La economía boliviana se encuentra hoy en estado crítico. Si fuese un paciente, estaría en terapia intensiva, con respiración asistida y con un pronóstico reservado. El populismo, disfrazado de socialismo o de carisma político, ha sido la enfermedad que debilitó el aparato productivo. Y como en toda patología mal tratada, el riesgo más grave no está en el diagnóstico, sino en la recaída: ¿qué pasaría si Bolivia vuelve a entregarse a un nuevo populista que repita, e incluso duplique, la dosis?
La primera consecuencia sería la profundización del colapso fiscal. Durante los años de bonanza, el populismo se sostuvo gracias a las rentas extraordinarias del gas. Con esos recursos se financiaron bonos, subsidios, programas asistencialistas y un aparato estatal sobredimensionado. Pero esa fuente se agotó. Hoy las reservas de gas están en declive, las exportaciones caen, y el Estado ya no tiene la caja para sostener el derroche. Insistir en más gasto público sin ingresos que lo respalden solo acelerará el déficit y empujará a Bolivia hacia una crisis hiperinflacionaria.
En segundo lugar, la dependencia del asistencialismo destruiría lo poco que queda de la cultura productiva. La mentalidad del “bono” y del “regalo” malcría a las masas, crea ciudadanos dependientes y castiga al emprendedor. Si un nuevo gobierno opta por multiplicar estos programas, en lugar de fomentar el trabajo y la inversión, consolidará un país que consume sin producir, que pide sin aportar. Ese camino solo lleva a la pobreza estructural y a la frustración social.
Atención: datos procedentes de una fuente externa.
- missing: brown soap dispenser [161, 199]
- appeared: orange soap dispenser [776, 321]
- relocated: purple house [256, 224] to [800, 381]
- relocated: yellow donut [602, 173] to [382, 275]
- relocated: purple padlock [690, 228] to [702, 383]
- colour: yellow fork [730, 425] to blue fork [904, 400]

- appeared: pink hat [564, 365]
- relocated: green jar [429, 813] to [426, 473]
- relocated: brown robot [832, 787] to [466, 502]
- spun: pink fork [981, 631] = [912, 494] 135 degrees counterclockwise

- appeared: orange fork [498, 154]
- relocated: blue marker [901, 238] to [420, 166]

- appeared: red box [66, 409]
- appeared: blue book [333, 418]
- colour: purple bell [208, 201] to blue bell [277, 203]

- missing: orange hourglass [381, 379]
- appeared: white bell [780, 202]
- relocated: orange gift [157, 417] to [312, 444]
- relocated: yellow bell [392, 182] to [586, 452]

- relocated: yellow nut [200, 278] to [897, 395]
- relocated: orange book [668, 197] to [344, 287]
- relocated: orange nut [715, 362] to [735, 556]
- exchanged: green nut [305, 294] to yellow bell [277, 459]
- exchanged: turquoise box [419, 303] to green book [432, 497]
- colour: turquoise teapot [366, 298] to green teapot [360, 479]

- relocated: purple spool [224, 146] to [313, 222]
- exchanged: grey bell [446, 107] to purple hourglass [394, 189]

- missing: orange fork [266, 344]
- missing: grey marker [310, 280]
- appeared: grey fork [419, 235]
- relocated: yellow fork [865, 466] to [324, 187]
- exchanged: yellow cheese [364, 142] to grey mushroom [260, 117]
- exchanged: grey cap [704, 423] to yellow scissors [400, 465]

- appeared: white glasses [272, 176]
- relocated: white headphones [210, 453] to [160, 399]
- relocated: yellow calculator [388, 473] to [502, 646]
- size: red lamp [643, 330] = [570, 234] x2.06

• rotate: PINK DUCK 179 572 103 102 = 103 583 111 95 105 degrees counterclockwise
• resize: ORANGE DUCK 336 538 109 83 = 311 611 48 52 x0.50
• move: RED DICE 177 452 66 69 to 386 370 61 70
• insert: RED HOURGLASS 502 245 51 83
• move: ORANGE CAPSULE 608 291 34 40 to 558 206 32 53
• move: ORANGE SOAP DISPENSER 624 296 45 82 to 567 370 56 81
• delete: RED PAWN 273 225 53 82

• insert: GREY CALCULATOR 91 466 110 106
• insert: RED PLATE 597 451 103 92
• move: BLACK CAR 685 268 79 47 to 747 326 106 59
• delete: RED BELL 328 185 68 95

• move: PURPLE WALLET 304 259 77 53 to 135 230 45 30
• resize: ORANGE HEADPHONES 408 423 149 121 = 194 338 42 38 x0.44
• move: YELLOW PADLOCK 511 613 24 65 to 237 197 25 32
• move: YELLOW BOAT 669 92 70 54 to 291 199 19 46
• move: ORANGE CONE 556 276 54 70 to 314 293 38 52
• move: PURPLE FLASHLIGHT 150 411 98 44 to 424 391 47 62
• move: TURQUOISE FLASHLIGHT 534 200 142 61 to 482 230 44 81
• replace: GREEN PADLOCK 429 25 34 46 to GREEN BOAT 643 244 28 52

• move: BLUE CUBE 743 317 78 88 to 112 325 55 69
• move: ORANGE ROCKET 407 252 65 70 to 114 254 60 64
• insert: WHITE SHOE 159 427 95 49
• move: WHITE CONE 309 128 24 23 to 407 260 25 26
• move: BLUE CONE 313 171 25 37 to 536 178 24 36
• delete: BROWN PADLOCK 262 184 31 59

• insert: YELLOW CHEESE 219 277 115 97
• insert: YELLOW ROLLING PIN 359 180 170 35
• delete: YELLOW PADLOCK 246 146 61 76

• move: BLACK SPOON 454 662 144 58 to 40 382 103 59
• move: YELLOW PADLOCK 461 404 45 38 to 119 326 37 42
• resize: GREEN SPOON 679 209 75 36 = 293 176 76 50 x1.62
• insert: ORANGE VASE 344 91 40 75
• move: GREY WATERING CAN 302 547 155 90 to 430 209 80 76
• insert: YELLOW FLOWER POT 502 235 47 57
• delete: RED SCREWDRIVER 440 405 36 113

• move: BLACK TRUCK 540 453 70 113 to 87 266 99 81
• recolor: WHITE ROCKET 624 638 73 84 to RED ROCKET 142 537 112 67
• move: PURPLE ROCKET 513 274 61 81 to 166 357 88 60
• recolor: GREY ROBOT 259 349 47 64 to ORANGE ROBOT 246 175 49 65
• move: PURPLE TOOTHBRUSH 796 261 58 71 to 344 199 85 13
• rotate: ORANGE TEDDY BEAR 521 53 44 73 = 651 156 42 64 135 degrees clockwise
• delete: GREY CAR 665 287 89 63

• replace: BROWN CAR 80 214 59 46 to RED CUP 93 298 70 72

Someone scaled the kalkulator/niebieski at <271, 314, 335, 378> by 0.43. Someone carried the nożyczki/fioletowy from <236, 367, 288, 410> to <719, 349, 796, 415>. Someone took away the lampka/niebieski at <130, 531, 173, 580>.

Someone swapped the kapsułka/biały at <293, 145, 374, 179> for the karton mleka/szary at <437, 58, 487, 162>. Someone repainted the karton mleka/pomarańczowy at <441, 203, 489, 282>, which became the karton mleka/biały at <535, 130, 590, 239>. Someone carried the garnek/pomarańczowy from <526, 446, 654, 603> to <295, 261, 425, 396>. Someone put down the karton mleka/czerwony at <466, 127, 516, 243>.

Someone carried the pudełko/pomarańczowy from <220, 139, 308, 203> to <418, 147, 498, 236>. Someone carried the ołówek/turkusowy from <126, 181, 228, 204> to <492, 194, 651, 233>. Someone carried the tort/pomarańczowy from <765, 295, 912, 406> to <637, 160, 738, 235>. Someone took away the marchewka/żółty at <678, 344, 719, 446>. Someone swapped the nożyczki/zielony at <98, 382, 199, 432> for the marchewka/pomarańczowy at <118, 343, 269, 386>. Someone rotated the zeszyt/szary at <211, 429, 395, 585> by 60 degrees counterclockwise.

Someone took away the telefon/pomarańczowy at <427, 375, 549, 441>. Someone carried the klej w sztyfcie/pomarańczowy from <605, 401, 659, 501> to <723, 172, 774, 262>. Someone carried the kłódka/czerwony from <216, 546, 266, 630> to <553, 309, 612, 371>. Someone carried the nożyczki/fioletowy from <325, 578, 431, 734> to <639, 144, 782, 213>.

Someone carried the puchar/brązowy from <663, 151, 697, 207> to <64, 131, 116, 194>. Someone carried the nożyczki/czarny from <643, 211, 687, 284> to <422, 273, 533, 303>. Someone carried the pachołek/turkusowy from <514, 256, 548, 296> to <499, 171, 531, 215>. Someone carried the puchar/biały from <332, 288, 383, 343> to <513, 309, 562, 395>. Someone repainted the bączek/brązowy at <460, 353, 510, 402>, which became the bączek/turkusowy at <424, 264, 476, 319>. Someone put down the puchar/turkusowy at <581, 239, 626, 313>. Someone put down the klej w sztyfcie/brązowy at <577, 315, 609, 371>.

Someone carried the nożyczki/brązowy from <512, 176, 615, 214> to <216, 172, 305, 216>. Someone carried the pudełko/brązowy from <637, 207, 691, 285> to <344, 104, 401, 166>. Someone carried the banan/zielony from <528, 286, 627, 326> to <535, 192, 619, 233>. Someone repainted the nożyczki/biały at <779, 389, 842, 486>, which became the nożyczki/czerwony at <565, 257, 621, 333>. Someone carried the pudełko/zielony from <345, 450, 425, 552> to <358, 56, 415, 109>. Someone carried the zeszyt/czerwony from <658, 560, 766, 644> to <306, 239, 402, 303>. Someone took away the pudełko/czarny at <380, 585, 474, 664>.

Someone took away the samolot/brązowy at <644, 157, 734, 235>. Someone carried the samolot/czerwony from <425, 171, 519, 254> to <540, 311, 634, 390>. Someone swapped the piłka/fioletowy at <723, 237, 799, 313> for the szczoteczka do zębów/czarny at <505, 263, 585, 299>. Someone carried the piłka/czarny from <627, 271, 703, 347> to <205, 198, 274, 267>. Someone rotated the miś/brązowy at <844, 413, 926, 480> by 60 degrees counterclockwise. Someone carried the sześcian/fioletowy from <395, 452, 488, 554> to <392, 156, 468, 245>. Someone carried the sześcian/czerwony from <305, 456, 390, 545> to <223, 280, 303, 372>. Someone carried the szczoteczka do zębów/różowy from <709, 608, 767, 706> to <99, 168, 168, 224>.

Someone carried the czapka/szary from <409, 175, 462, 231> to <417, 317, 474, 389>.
El tercer punto es el impacto en la confianza. Bolivia ya sufre fuga de capitales y de cerebros: empresarios que emigran, jóvenes talentosos que buscan oportunidades fuera. Un populismo renovado, basado en la criminalización del productor, en la hostilidad hacia la inversión privada y en la manipulación del sistema de justicia, ahuyentará lo poco que aún queda de capital nacional y extranjero.
Cuarto: la crisis energética. El populismo debilitó YPFB, desincentivó la exploración y convirtió a Bolivia en un país que importa lo que antes exportaba. Sin gas ni combustibles, el país vive al borde de un apagón económico. Si un nuevo gobierno populista decide seguir administrando la escasez con controles de precios, subsidios insostenibles y discursos nacionalistas vacíos, la crisis se volverá incurable.
Quinto: la fragmentación social. El populismo necesita de un enemigo para sostenerse: el “imperio”, la “derecha”, los “ricos”, los “oligarcas”. Esa narrativa del odio, que divide a los bolivianos en bandos irreconciliables, será letal en un contexto de crisis económica. La polarización, en lugar de abrir caminos de unidad, se traducirá en violencia, bloqueos, enfrentamientos y más incertidumbre. Ninguna economía sobrevive en medio de una guerra interna.
Bolivia necesita lo contrario: reconciliación, confianza, estabilidad y reglas claras. El ajuste no es un capricho ideológico, sino una necesidad vital. Continuar por la ruta del populismo sería insistir en una medicina que ya demostró ser veneno.
Bolivia no puede darse ese lujo. El país ya no tiene tiempo ni recursos para nuevos experimentos ideológicos. Necesita liderazgo, austeridad, unidad y visión de futuro. Lo demás sería condenarse, una vez más, a la ruina.